Rapid forest depletion and influx of the Bengalis is also changing the land ownership pattern in the Modhupur garh. Although property generally passes to female children in the Garo community, now-a-days, male children are also getting family property. Though women are the real title holders in Garo succession, they seldom take any stand in case of family decision to sell landed property to the outsiders. With accelerating rates of poverty within these indigenous people, a trend to sell land property to Bengali settlers (for example, for banana or pineapple plantation) is growing within the Garos and in such cases generally the male members sell the property and the female members loss the right to property. Also the minority Garos are being influenced by Bengali patriarchal lifestyle and Garo parents are passing property ownership to their sons too.
Large scale forestry development projects like ADB funded rubber plantation (1986) so far had transformed the ecology of around 80,000 acres of land in Modhupur and made a number of Garo women landless on a permanent basis. Soon after rubber plantation project, ADB funded the Thana Afforestation and Nursery Development Project (TANDP) for which the Department of Forest had acquiesced huge acres of croplands and even homesteads of a number of indigenous families. many Adivasi families. Thus Forest Department had acquired over 40,000 acres of forest land through a Gazette Notification in 1984.
Adoption of new farming system in the Garo community reduced women’s active role and share in the earlier jum cultivation system. Also the commercial pineapple and banana plantation schemes in the Modhupur use high doses of chemicals and pesticides often exposing the indigenous women and children to different sorts of health hazards.

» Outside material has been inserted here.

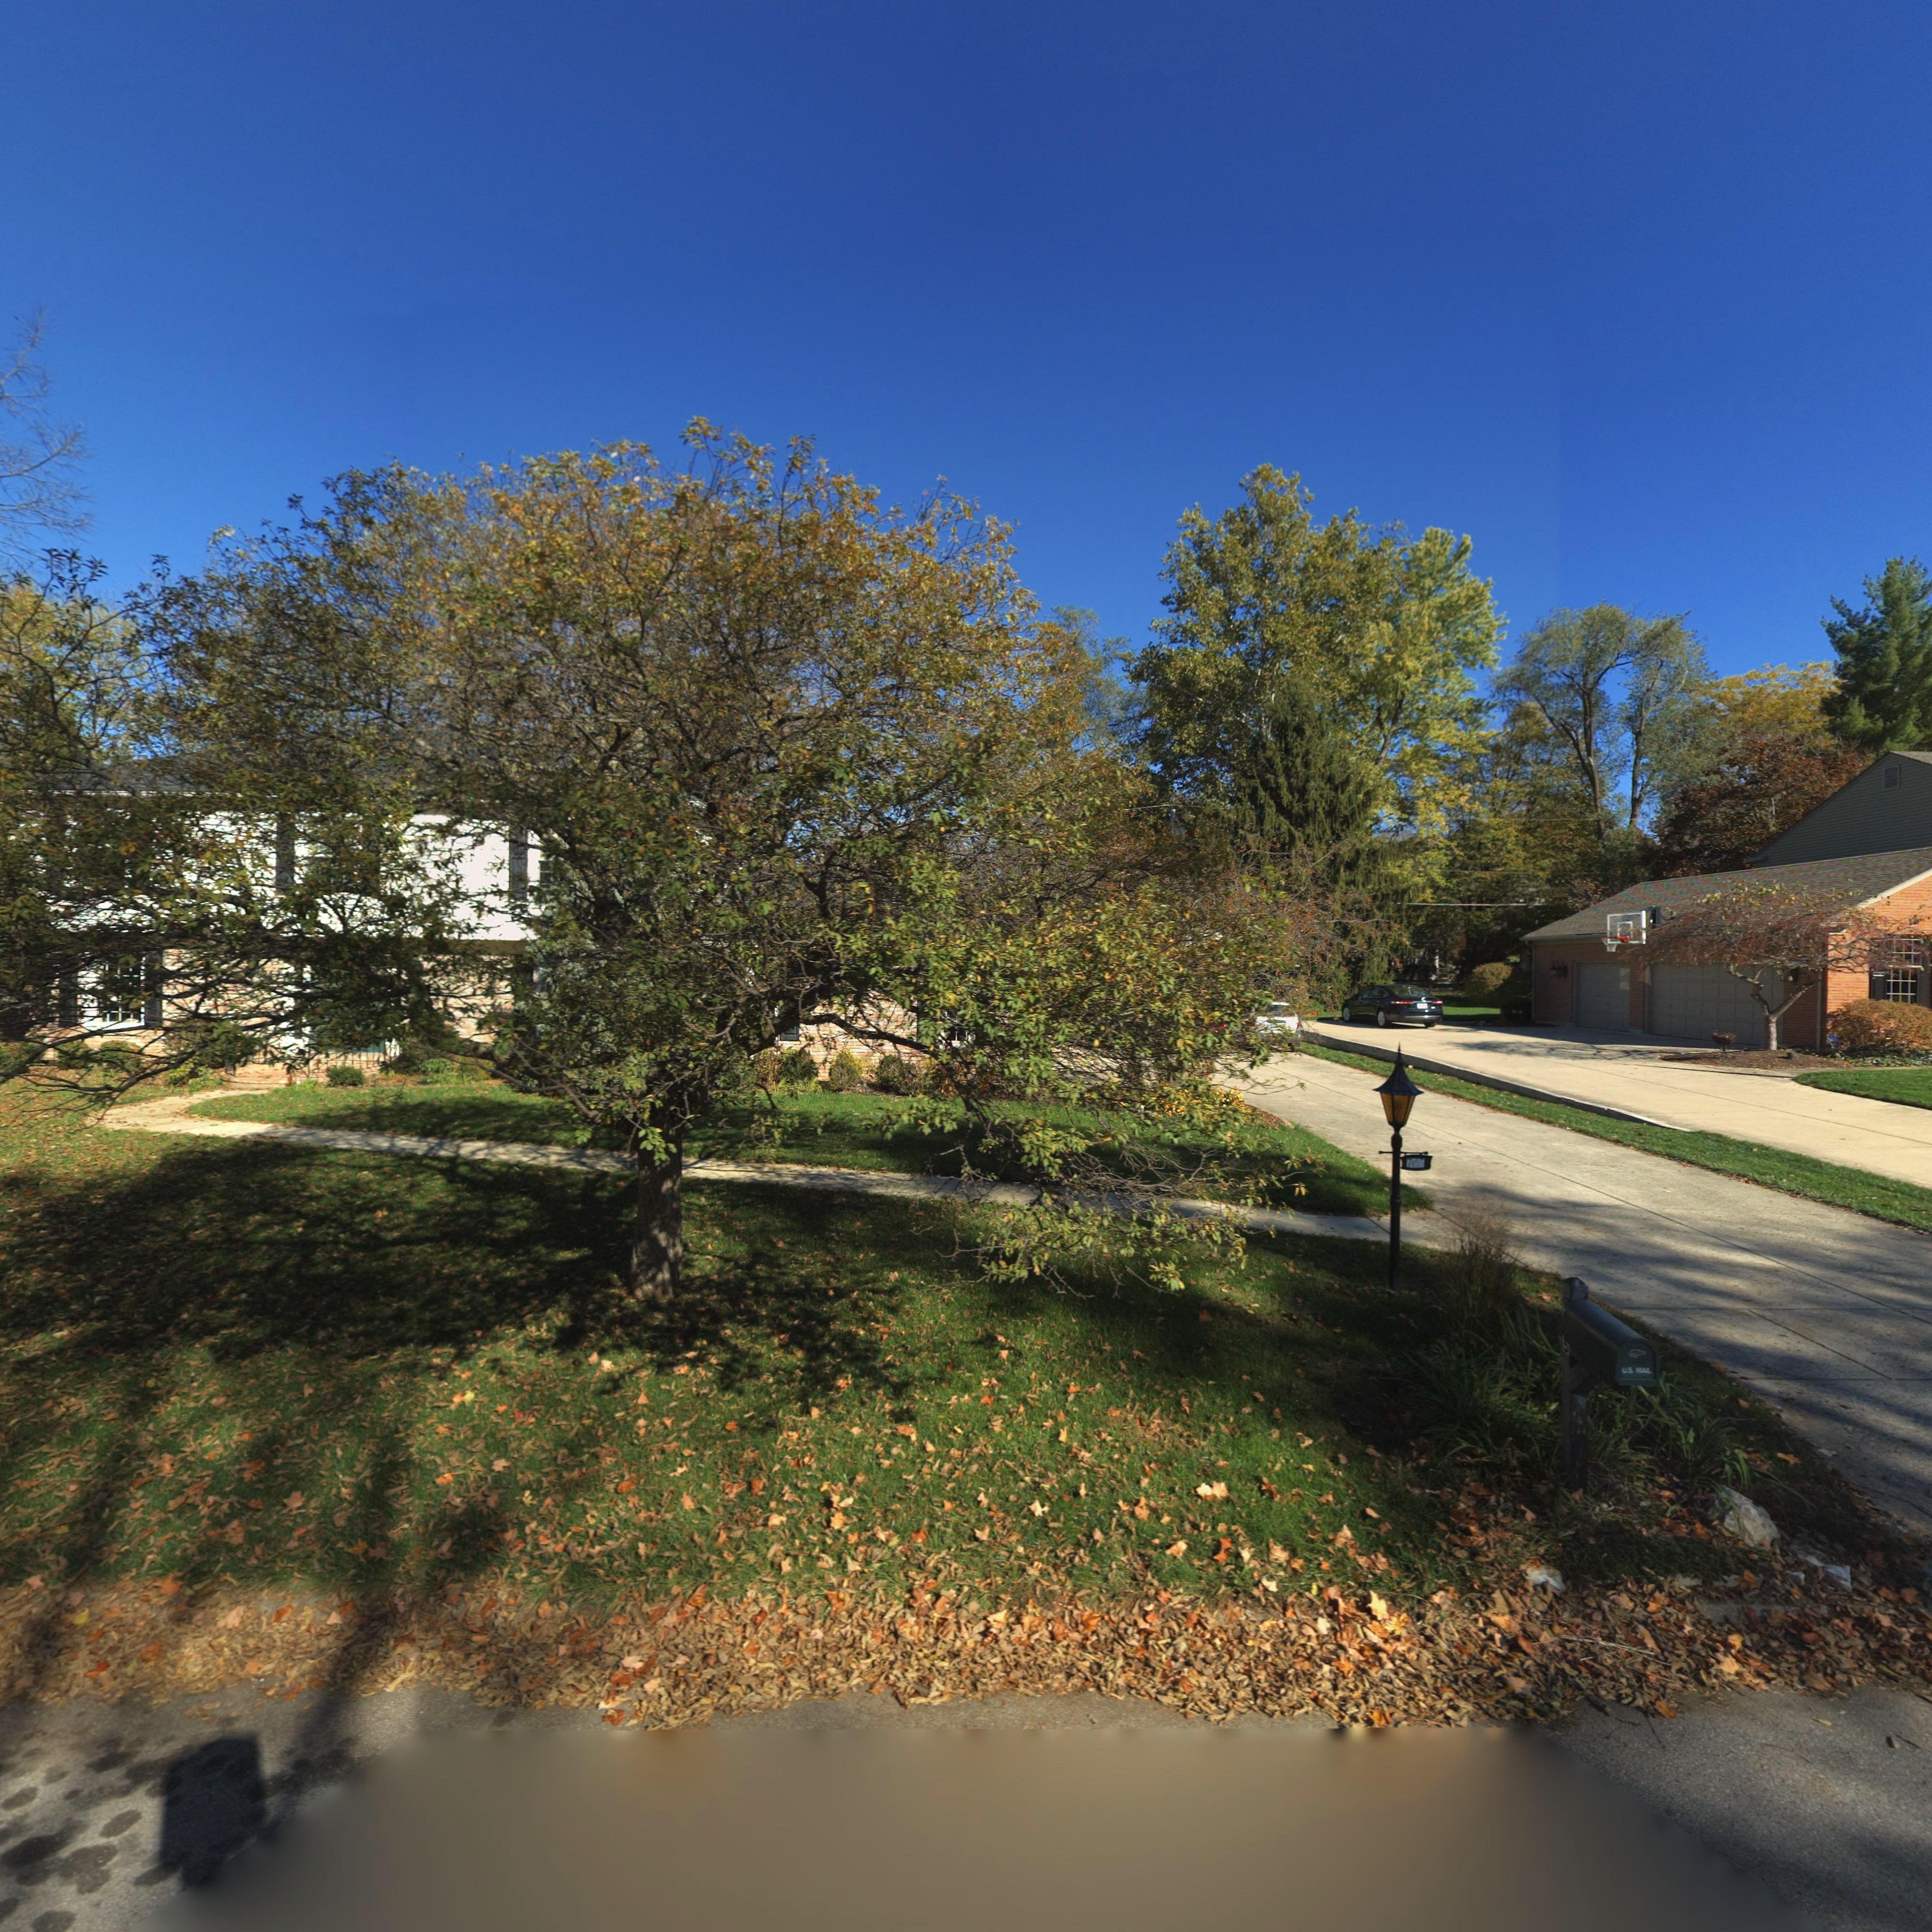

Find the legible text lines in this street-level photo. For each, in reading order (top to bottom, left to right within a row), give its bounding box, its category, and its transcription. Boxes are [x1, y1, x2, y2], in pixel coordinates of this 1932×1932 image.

[1407, 1158, 1425, 1168] StreetNumber: 745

“The sayings of Khana narrate that Kala ruye na keto pat/tatei kapar, tatei bhat. But today the forest officials have destroyed Basanti Rema’s banana orchards,” mentioned Robaet Ferdous, Professor of Department of Mass Communication and Journalism at a protest meeting held in Modhupur.
“Indigenous people, being only five percent of the total world population, conserve around 80% of the natural resources of the world. But what we get in return?” asked indigenous writer and activist Sanjeev Drong.
Zobaida Nasreen Kona, teacher of the Department of Anthropology, Dhaka University emphasized on the importance of maintaining “social ecology.”
Local Garo youth and women activists affirmed their oath to protect their “Abima” or the “Mother Forest.”